Start of TEXT EXCERPT
Automation & Control

The automation and control research theme aims to develop and implement solutions to enable manufacturing systems to cope and manage disruptions. The state of the art automation lab provides a flexible and reconfigurable environment to implement and test various smart disruption management solutions. The automation lab is equipped with various manufacturing technologies with different direct part marking technologies enabling the development of advanced solutions for next generation manufacturing systems.


We also work on developing tracking systems for manufacturing operations by employing various technologies such as RFID and ink-jet printing. The control and tracking architecture then utilises these technologies to track and control operations. The research group was one of the first to propose the concept of intelligent products, where we combine the uniquely identified individual product with information such as process parameter, quality, state and location. This then allows the development of distributed control system to make smart intelligent decisions dynamically. Additionally, capture of various information allows us to develop data driven solutions based on analytics.
End of TEXT EXCERPT
Start of PROVIDED DATA
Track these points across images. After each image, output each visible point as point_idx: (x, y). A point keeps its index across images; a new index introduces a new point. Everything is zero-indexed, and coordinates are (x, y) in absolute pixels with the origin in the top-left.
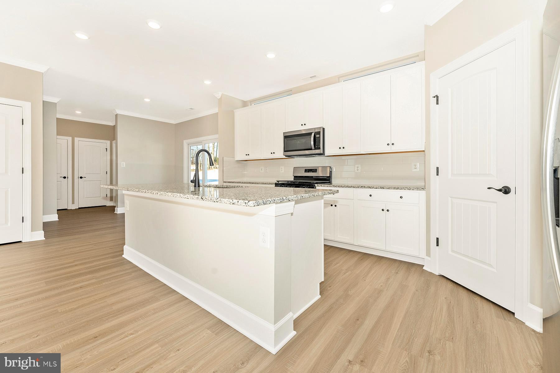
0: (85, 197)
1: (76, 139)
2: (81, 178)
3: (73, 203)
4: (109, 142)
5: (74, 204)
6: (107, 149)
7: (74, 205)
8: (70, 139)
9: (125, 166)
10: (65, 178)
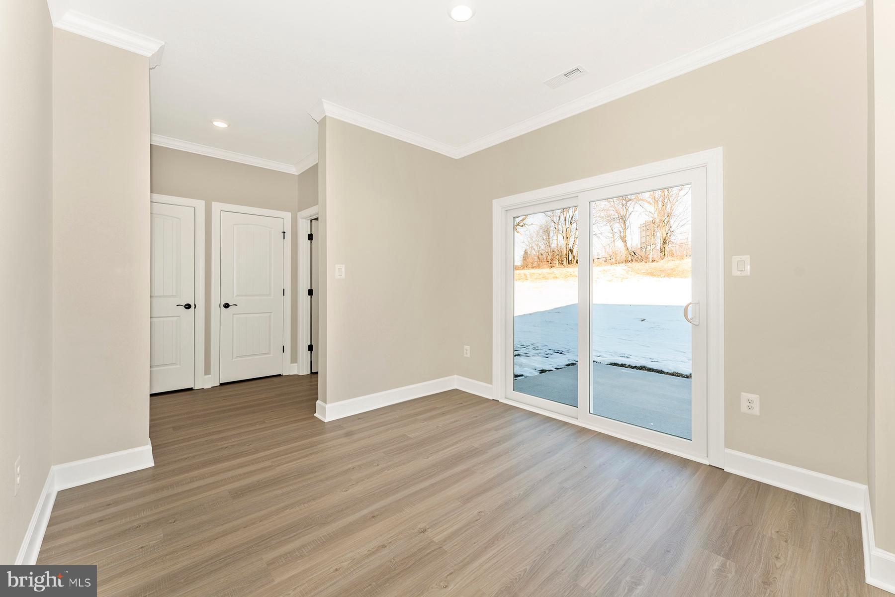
End of PROVIDED DATA
Start of PROVIDED DATA
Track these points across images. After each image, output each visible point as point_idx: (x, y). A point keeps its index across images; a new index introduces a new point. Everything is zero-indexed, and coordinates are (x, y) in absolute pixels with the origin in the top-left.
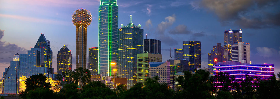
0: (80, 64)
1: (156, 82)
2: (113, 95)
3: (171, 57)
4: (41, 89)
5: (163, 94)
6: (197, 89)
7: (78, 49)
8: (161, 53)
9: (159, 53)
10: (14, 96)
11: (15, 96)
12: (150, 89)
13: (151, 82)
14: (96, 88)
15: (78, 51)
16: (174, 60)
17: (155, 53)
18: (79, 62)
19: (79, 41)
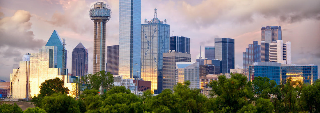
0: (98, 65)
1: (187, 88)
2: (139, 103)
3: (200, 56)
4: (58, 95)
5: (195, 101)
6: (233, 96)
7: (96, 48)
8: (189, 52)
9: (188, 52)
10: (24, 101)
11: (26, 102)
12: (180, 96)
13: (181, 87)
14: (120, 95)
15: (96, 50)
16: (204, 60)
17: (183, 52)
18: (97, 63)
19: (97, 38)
End of PROVIDED DATA
Start of PROVIDED DATA
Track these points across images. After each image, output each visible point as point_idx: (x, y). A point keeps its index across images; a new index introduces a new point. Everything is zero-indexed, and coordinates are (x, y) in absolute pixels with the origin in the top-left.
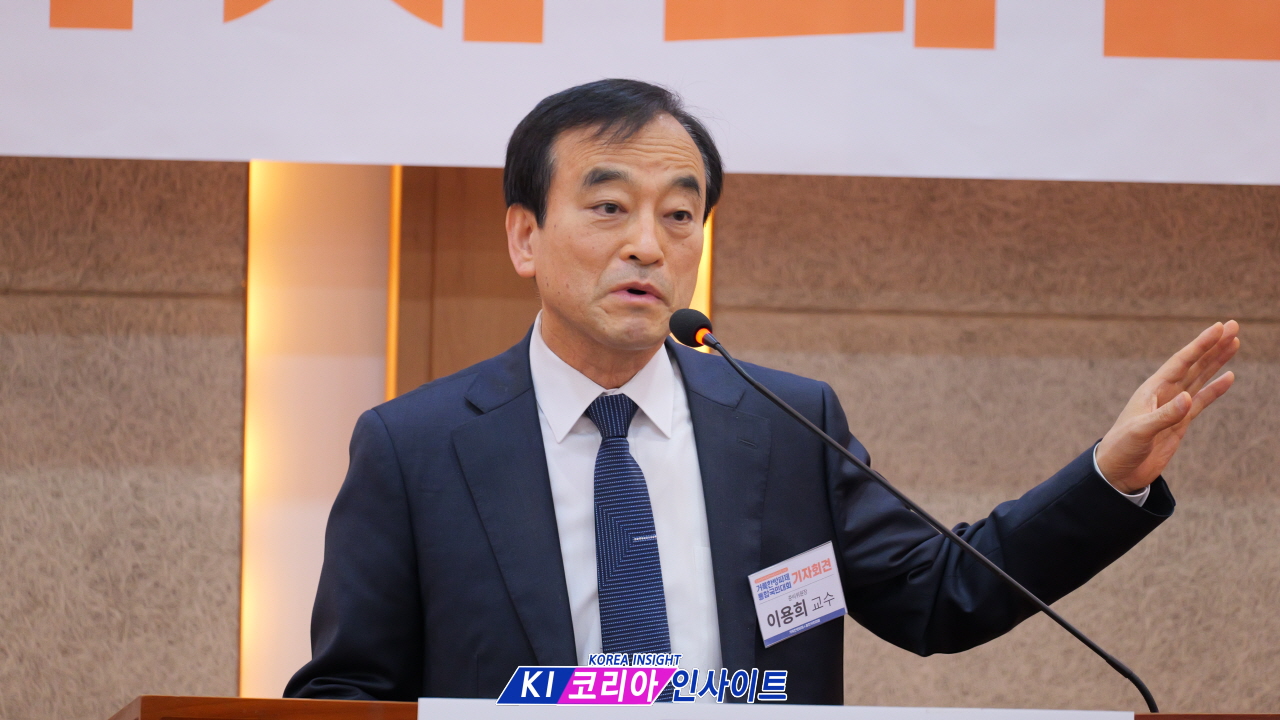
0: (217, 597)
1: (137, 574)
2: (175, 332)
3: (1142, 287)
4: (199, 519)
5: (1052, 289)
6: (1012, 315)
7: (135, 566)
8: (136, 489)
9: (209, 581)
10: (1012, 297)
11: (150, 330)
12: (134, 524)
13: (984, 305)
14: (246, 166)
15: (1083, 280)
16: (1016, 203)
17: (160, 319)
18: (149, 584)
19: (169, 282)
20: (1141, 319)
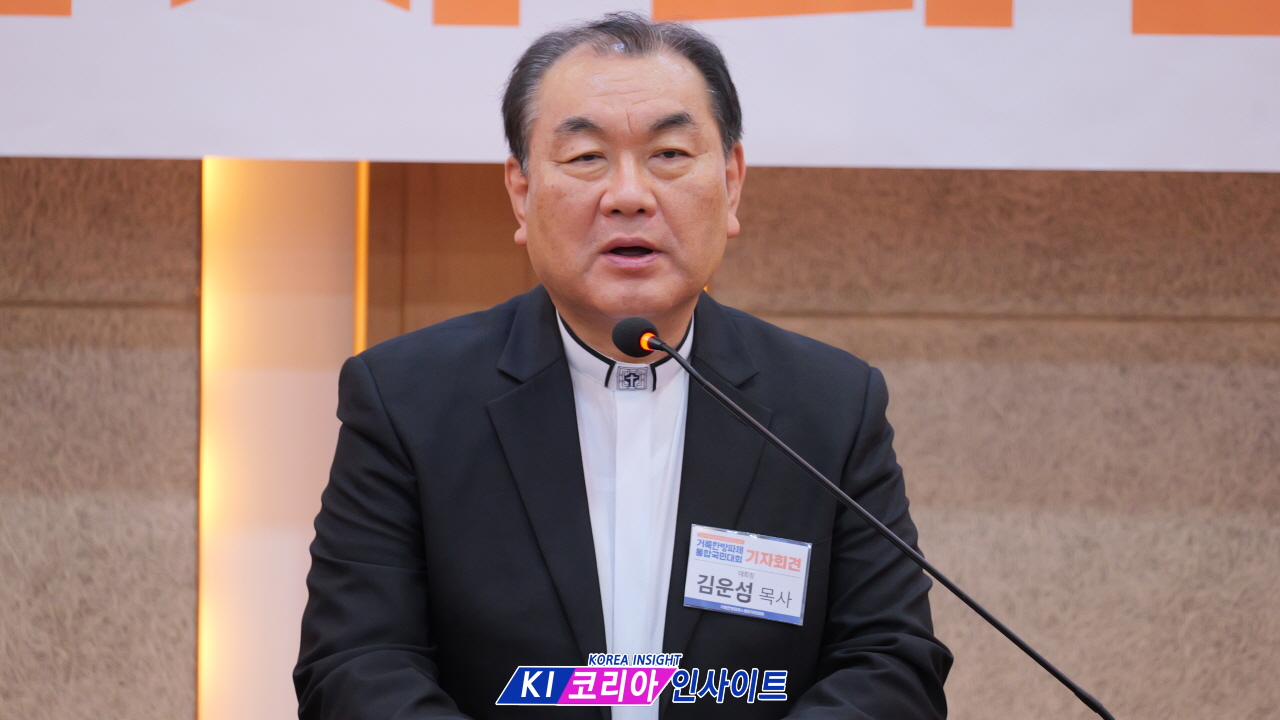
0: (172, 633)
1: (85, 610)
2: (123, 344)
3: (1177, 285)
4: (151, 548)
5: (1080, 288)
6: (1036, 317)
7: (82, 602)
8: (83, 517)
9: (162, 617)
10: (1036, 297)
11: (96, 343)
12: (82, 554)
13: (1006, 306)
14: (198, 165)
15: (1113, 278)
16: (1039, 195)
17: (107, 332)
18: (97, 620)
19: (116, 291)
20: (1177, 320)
End of PROVIDED DATA
CHECK YOUR UNDERSTANDING:
1. In the automation and control text, what does combining a uniquely identified product with information such as process parameters, quality, state and location make possible? Answer in one to three sentences.
2. Turn the paragraph of the automation and control text that begins "We also work on developing tracking systems" into a bulleted list that keeps its main facts.
3. Proceed with the automation and control text from its final sentence.

ACTIVITY ANSWERS:
1. Combining a uniquely identified individual product with information such as process parameters, quality, state and location creates what the research group calls an intelligent product. This allows a distributed control system to be developed that can make smart, intelligent decisions dynamically.

2.
- The group develops tracking systems for manufacturing operations using technologies such as RFID and ink-jet printing.
- A control and tracking architecture uses these technologies to track and control operations.
- The group was one of the first to propose intelligent products, which combine a uniquely identified individual product with information such as process parameters, quality, state and location.
- Intelligent products allow the development of distributed control systems that make smart decisions dynamically.
- Capturing this information also supports data-driven solutions based on analytics.

3.
The advancements in new manufacturing technologies require further investigation for integration with conventional manufacturing systems. For instance, we are exploring novel ways to integrate 3D printing with conventional manufacturing systems and are developing control architecture for such distributed manufacturing systems. Furthermore, the need for personalised, fully customised products creates unique challenges in developing control solutions. We are investigating the control requirements for mass customisation and the technological solutions associated with it.


Current research areas include:  

  • Development of automation and control solutions that enable resilient industrial operations
  • Development of distributed control systems based on multi-agents concepts
  • Evaluation of various tracking and traceability technologies to enable smart manufacturing operations
  • Integration of new additive manufacturing technology with conventional manufacturing systems
  • Development of distributed manufacturing systems architectures
  • Control and co-ordination of geographically distributed manufacturing entities
  • Development of control mechanisms to enable mass customisation
  • Development of reconfigurable and flexible manufacturing systems


Current and past projects under this theme include:

DISruption Tolerant Automated Lean factories (DisTAL)

Materials and Process Tracking and Analysis for Production Efficiency (MaPTAPE)


We have also developed a number of tools to aid organizations in the assessment and improvement of their automation and control activities:

Automation Audit: This tool allows organisations to assess the potential benefits of employing automation solutions for manufacturing applications.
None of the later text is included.